The man is powerful. The poems are so rich and in my mind, prophetic. His command reminded me of the time I saw I Philip Levine read for a prison benefit. Espada's poems of course embody the political imagination of resistance (this is the Espada of Poetry Like Bread, after all), and he read the great poems "Alabanza" and "Imagine the Angels of Bread." He's also funny as anybody. He read "Thanksgiving," the hilarious poem about dinner with his in-laws, using different voices in a pretty theatrical way. He won some National Poetry Slam once, right?
Then he read some new, unpublished stuff...amazing poems based on his travel, as part of an invited group of ambassadors, to Chile. He spoke about how revered poets are in that part of the world. I remember travelling through South and Central America noticing this myself. People everywhere know who Ernesto Cardenal and Claribel Alegria are. People have "favorite poets" there like we have favorite singers here. I guess it's double whammy in America, since no one here knows much about soccer either. I am a poet. And I played soccer for my college. How sad.

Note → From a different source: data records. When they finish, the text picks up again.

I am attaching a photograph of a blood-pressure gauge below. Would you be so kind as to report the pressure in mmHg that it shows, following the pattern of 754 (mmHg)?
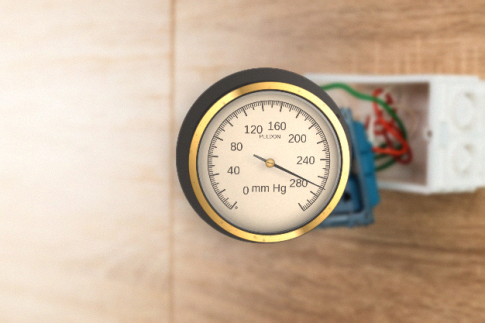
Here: 270 (mmHg)
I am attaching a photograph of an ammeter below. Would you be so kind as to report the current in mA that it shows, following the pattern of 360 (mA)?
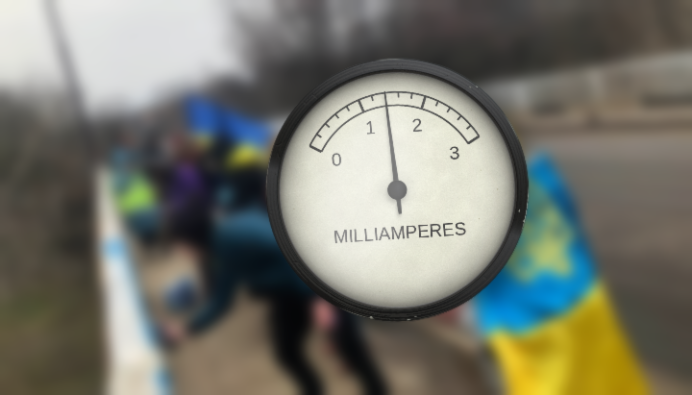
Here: 1.4 (mA)
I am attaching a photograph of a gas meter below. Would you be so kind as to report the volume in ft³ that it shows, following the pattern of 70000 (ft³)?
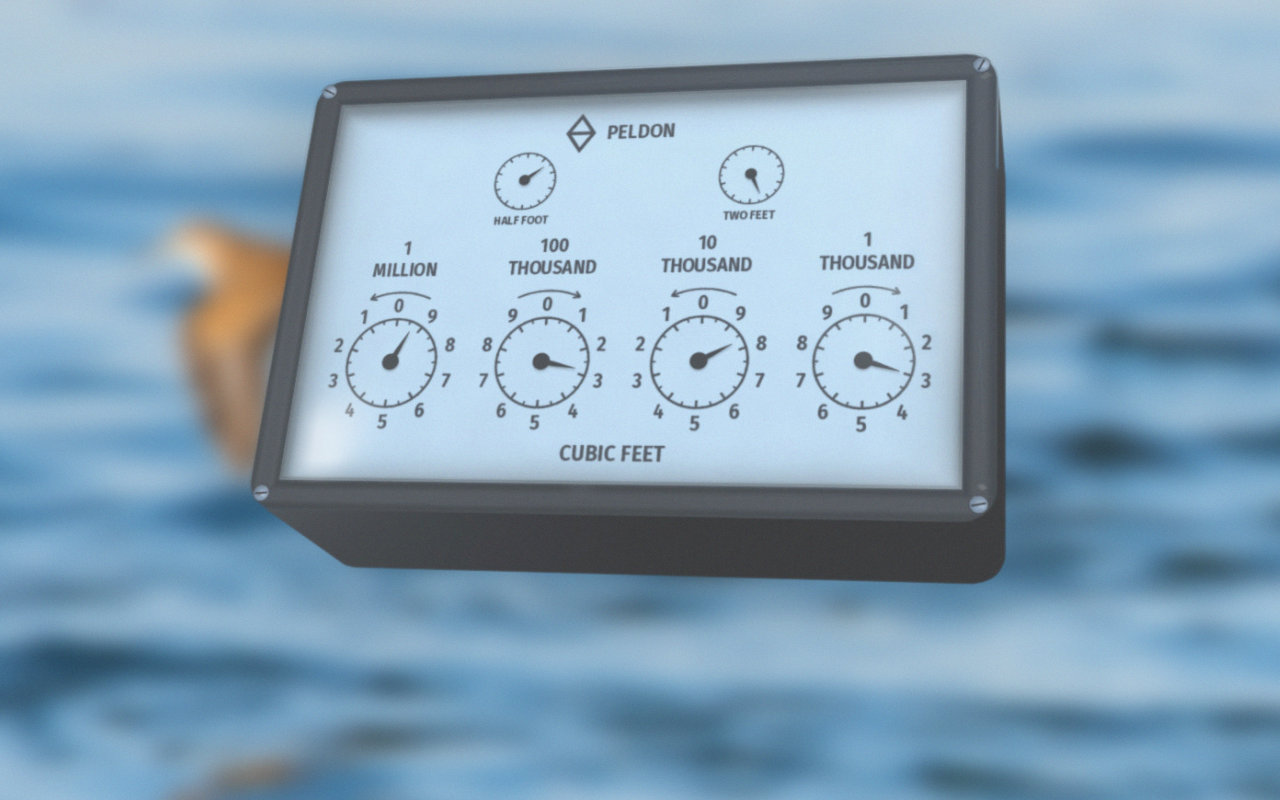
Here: 928300 (ft³)
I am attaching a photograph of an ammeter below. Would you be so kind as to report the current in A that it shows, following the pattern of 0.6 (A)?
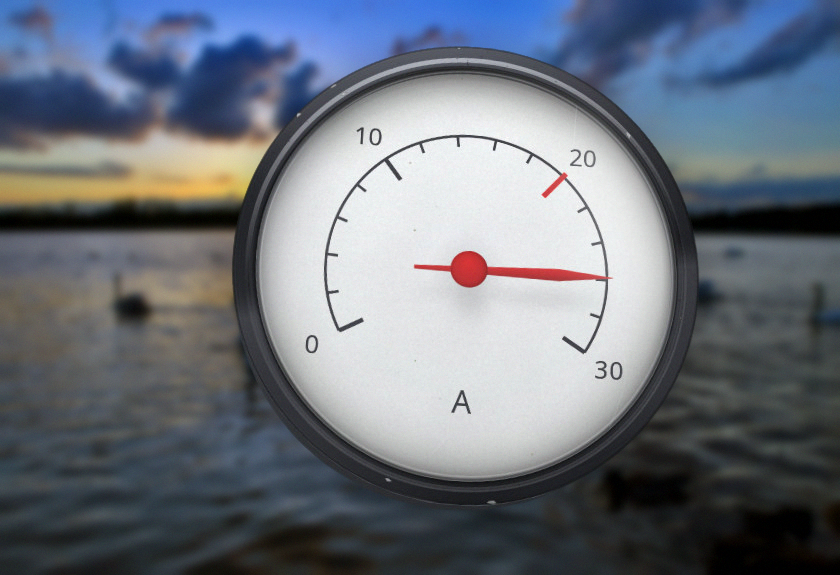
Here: 26 (A)
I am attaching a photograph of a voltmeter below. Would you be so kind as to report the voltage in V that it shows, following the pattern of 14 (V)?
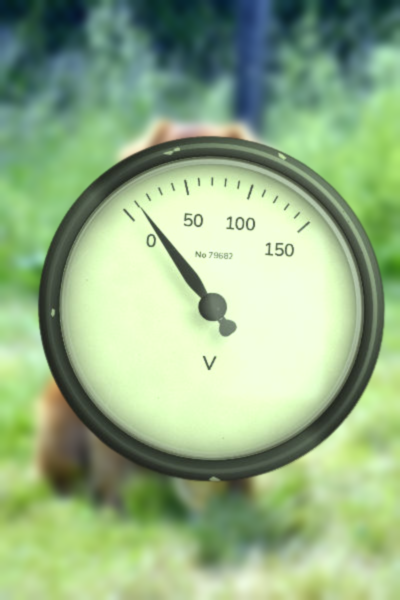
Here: 10 (V)
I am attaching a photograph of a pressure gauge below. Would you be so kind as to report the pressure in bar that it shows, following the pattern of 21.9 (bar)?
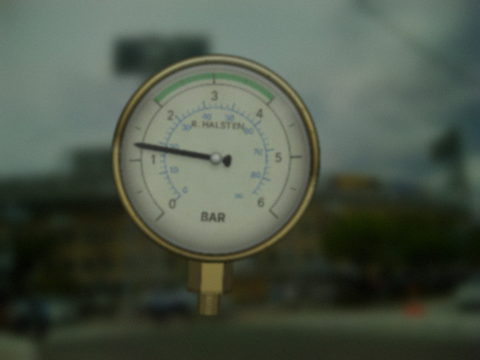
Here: 1.25 (bar)
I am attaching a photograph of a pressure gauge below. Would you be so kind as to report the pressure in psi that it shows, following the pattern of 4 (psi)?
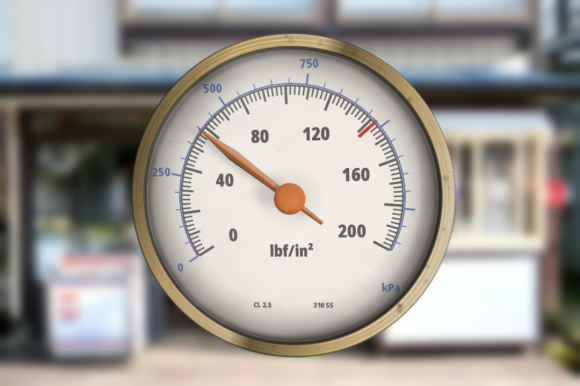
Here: 58 (psi)
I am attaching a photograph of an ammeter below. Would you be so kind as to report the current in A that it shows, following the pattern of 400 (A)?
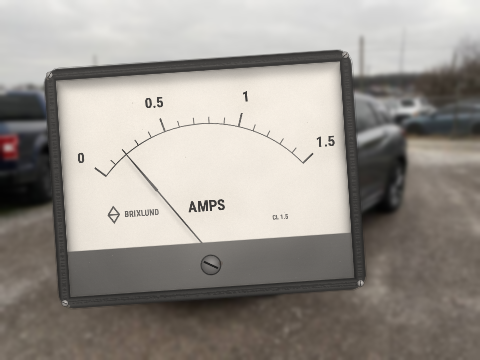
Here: 0.2 (A)
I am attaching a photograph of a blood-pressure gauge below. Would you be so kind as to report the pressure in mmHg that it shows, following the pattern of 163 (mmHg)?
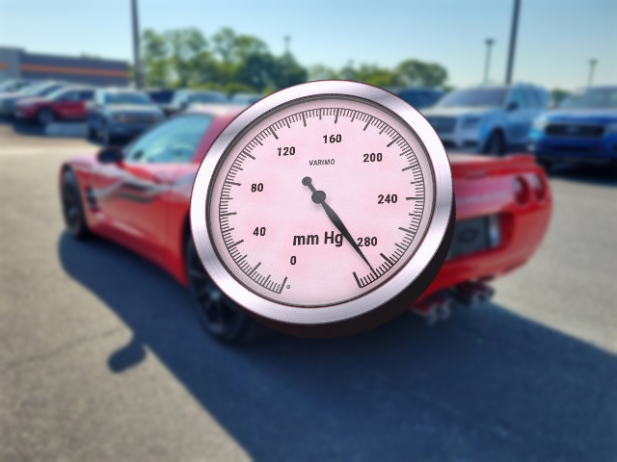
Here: 290 (mmHg)
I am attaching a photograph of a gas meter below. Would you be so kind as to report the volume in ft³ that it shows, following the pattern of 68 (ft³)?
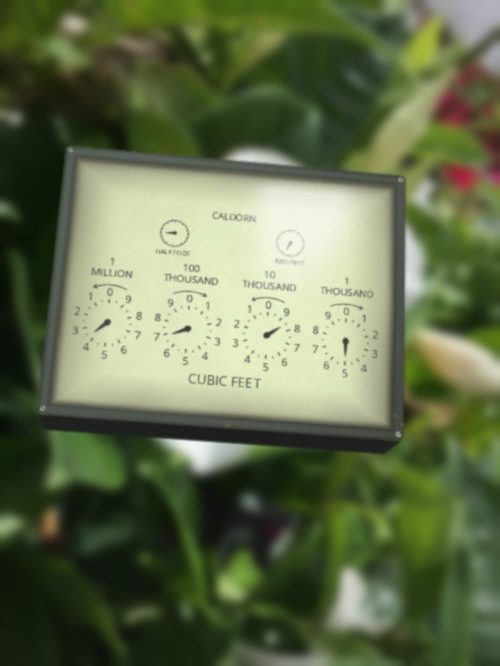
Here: 368500 (ft³)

Anyway, a long way from Chile, here in Fresno, Martin Espada gave one of the best readings I have ever seen. Best seven bucks I've spent. The MFA director, the awesome poet Connie Hales, is to be congratulated for assembling such an awesome lineup (Carbo, Duhamel, Espada, and Eugene Gloria). It's refreshing to have such a diverse slate. Espada got a lengthy standing ovation upon reading his last poem. It was well-deserved and a testimony to the spirit of his reading.